Что ж, назад путь не закрыт, в Афинах остался её дом и…

Таис не додумала. Беззаботно тряхнув головой, она побежала вниз по вьющейся меж горных отрогов тропинке, не слушая удивленных спутников. Она остановилась только в виду бухты с мерно качавшимися кораблями. Скоро великое море разделит её и всё то родное, что осталось в Элладе. Единственно близким человеком с ней будет Эгесихора — подруга с Коринфской школы гетер, полудетских грез и взрослых разочарований, спутница великолепного успеха…

Кормчий говорил, что до берега Либии отсюда четыре тысячи стадий. И ещё плыть тысячу стадий вдоль берегов до Навкратиса. При благоприятном ветре дней десять пути. На других кораблях египтяне повезут их по одному из русел великой дельты Нила. Не меньше тысячи стадий надо проплыть до Мемфиса, вверх по реке.

Афродита Эвплоя — богиня моряков — была милостива к Таис необыкновенно. Очень редко в конце боэдромиона стояла погода, похожая на гальционовые (зимородковые) дни перед осенним равноденствием. В самую середину шумно-широкого моря вошли корабли, когда безветрие вдруг сменилось знойным и слабым нотом. Гребцы выбились из сил, гребя против ветра, и Эоситей велел отдохнуть до вечера, щадя силы свободных воинов. Он не взял рабов, чтобы корабли вместили весь большой отряд.

На синей, распыляющейся вдали голубой дымкой поверхности моря ходили плавные волны мертвой зыби, раскачивавшей остановленные корабли словно уток на ветреном озере. С ливийских берегов дул несильный, но упорный горячий ветер, приносивший сюда, за две тысячи стадий на середину моря, дыхание яростных пустынь. Такое же расстояние отделяло корабли и от критских берегов. Эгесихора с легкой жутью вглядывалась в темно-синие впадины между волнами, стараясь представить себе страшную, никем не измеренную бездну морской глубины. Таис несколько раз лукаво поглядела на подругу, распаренную и утратившую свой обычный вид победоносной богини. На палубе, под навесом и в трюме, на запасах еды и вооружения, лениво разлеглись люди. Другие, более крепкие или более нетерпеливые, стояли, прислонившись к ивовым плетенкам над бортами, и пытались найти прохладу в веянии ливийского Нота, под легким напором которого корабли едва заметно отступали назад, к северу.

Хмурый начальник Эоситей, недовольный задержкой, сидел в кресле на корме. Около него в различных позах развалились на тростниковой циновке его помощники, подобно простым воинам снявшие с себя всякую одежду.

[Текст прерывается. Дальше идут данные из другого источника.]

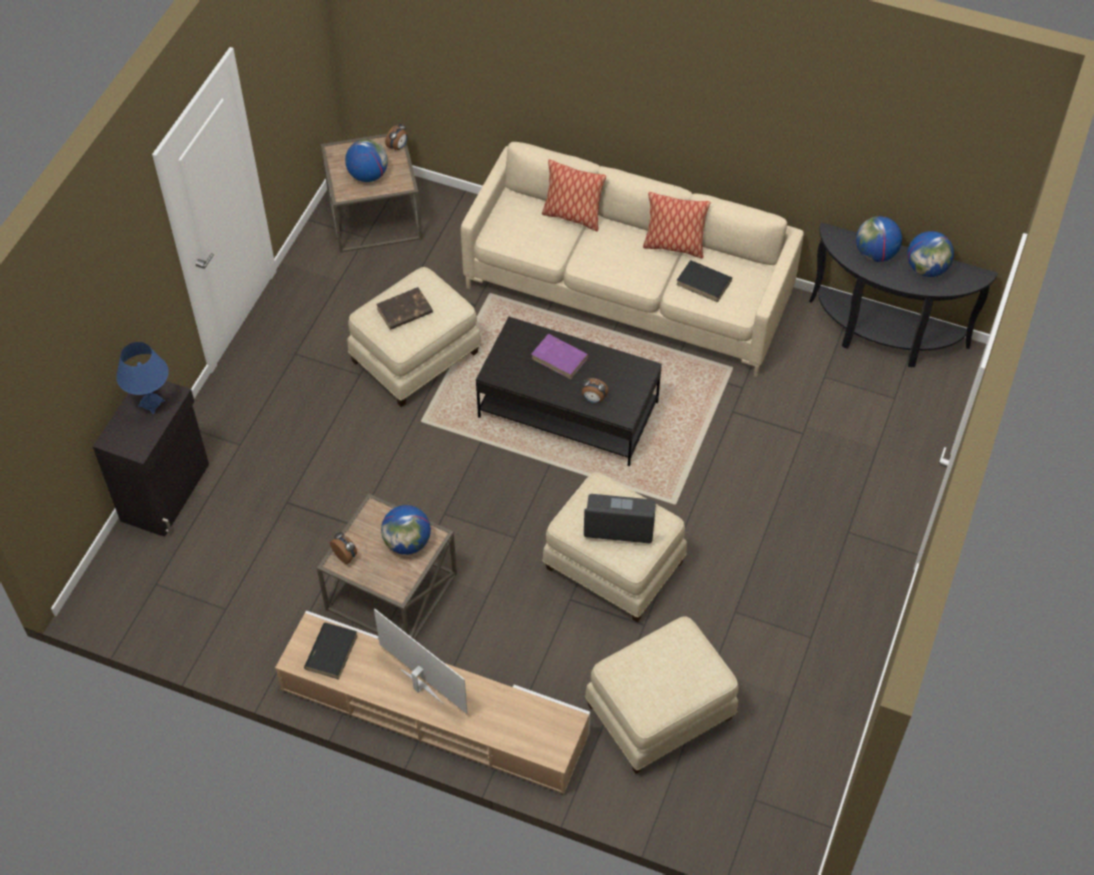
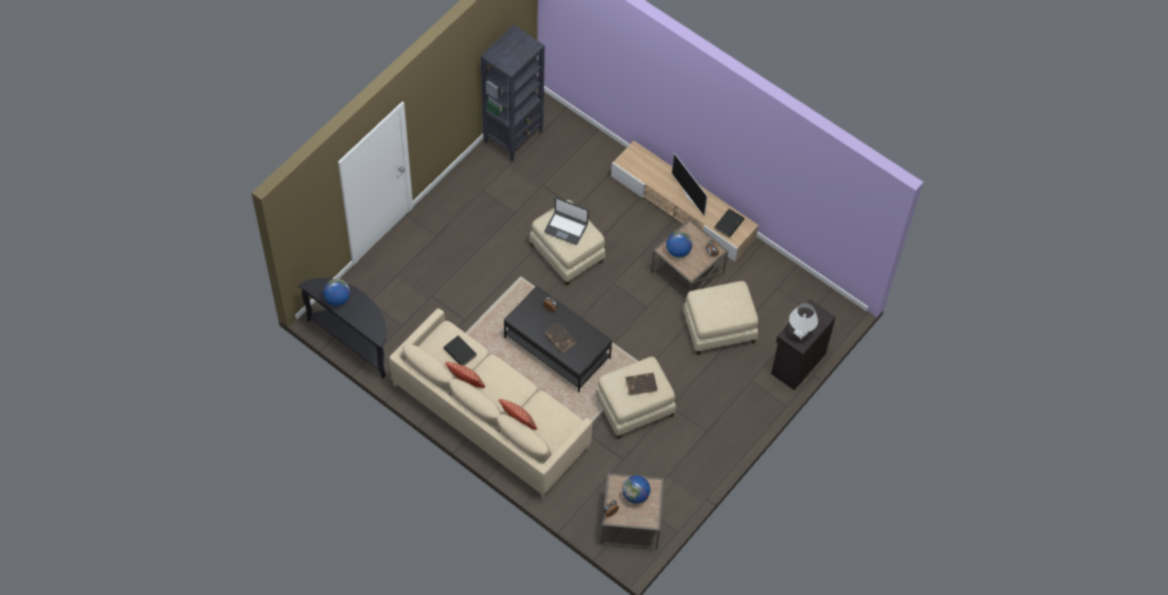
camera: 165 degrees left, 5 degrees up
(151, 403) = (800, 333): blue table lamp -> white table lamp
(560, 358) = (559, 338): purple book -> brown book
(660, 713) = (572, 177): beige ottoman -> beige ottoman (719, 328)
(805, 762) = (513, 137): none -> black bookcase
(875, 254) = (361, 316): globe -> none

Таис незаметно поманила Менедема.

— Ты можешь подержать мне весло? — И объяснила недоумевающему атлету, что она хочет сделать. Менедем втащил огромное весло поглубже в отверстие уключины, чтобы его лопасть стала перпендикулярно борту. Под удивленными взглядами всех находившихся на палубе Таис сбросила свой последний покров, прошла по обводному брусу снаружи, держась за плетеную стенку, ступила на весло, немного постояла, примеряясь к размахам качки, и вдруг оттолкнулась рукой от борта. С ловкостью финикийской канатоходки Таис пробалансировала на весле, мелкими шагами пробежала до конца и бросилась в воду, скрывшись в глубине темно-цветной маслянистой волны.